Clinical correlates of insulin sensitivity and its association with mortality among men with CKD stages 3 and 4.

BACKGROUND AND OBJECTIVES: Insulin resistance participates in the pathogenesis of multiple metabolic and cardiovascular diseases. CKD patients have impaired insulin sensitivity, but the clinical correlates and outcome associations of impaired insulin sensitivity in this vulnerable population are not well defined. DESIGN, SETTING, PARTICIPANTS, & MEASUREMENTS: The prospective cohort study was from the third examination cycle of the Uppsala Longitudinal Study of Adult Men, a population-based survey of elderly men ages 70-71 years; insulin sensitivity was assessed by glucose disposal rate as measured with euglycemic clamps. Inclusion criterion was eGFR<60 ml/min per 1.73 m(2) (n=543). Exclusion criteria were incomplete data on euglycemic clamp and diabetes (n=97), leaving 446 men with CKD stages 3 and 4 (eGFR median=51.9 ml/min per 1.73 m(2); range=20.2-59.5 ml/min per 1.73 m(2)).

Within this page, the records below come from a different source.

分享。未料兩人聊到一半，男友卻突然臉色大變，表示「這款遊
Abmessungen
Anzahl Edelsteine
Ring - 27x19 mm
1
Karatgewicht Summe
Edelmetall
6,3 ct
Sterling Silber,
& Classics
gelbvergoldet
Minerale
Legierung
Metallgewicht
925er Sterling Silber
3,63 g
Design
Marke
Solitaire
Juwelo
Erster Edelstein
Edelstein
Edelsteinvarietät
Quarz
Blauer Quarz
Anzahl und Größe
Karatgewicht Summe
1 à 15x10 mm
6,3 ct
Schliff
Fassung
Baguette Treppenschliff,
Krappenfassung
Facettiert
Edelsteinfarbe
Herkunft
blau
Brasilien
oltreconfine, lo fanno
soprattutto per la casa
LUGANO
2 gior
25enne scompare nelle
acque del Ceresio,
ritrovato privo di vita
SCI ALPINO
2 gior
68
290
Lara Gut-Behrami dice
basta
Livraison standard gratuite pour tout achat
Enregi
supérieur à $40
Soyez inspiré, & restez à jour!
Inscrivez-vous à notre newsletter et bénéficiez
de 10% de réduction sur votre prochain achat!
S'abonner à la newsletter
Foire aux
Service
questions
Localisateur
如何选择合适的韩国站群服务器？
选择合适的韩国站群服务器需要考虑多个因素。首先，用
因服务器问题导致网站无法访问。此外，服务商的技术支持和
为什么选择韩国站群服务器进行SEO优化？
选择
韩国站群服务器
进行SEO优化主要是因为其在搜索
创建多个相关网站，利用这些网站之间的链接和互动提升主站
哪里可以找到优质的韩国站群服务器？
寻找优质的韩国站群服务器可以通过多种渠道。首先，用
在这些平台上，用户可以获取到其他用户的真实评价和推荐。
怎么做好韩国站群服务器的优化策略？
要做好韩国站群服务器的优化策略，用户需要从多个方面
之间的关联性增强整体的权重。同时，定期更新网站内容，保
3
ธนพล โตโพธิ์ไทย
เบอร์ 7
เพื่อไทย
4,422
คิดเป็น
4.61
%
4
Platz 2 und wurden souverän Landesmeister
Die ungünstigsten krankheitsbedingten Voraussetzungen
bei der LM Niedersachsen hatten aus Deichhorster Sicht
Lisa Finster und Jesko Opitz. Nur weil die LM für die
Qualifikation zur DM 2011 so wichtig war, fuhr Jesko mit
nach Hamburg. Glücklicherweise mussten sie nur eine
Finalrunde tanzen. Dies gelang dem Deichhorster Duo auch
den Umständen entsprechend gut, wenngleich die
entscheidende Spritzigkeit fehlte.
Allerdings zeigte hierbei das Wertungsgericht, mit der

RESULTS: The mean of glucose disposal rate was 5.4 ± 1.9 mg/kg per minute. In multivariable analysis, the independent clinical correlates of glucose disposal rate were eGFR (slope, 0.02; 95% confidence interval, 0.01 to 0.04), hypertension (-0.48; 95% confidence interval, -0.86 to -0.11), hyperlipidemia (-0.51; 95% confidence interval, -0.84 to -0.18), and body mass index (-0.32; 95% confidence interval, -0.37 to -0.27). During follow-up (median=10.0 years; interquartile range=8.7-11.0 years), 149 participants died. In Cox regression models, glucose disposal rate was not associated with all-cause or cardiovascular mortality. Multiplicative interactions (P<0.05) were observed between glucose disposal rate and physical activity or smoking in total mortality association. After subsequent stratification, glucose disposal rate was an independent correlate of all-cause mortality in smokers (adjusted hazard ratio, 0.72; 95% confidence interval, 0.54 to 0.96 per 1 mg/kg per minute glucose disposal rate increase) and physically inactive individuals (hazard ratio, 0.77; 95% confidence interval, 0.61 to 0.97) but not their counterparts.
CONCLUSION: eGFR, together with various components of the metabolic syndrome, contributed to explain the variance of insulin sensitivity in men with CKD stages 3 and 4. Insulin sensitivity was associated with a lower mortality risk in individuals who smoked and individuals who were physically inactive.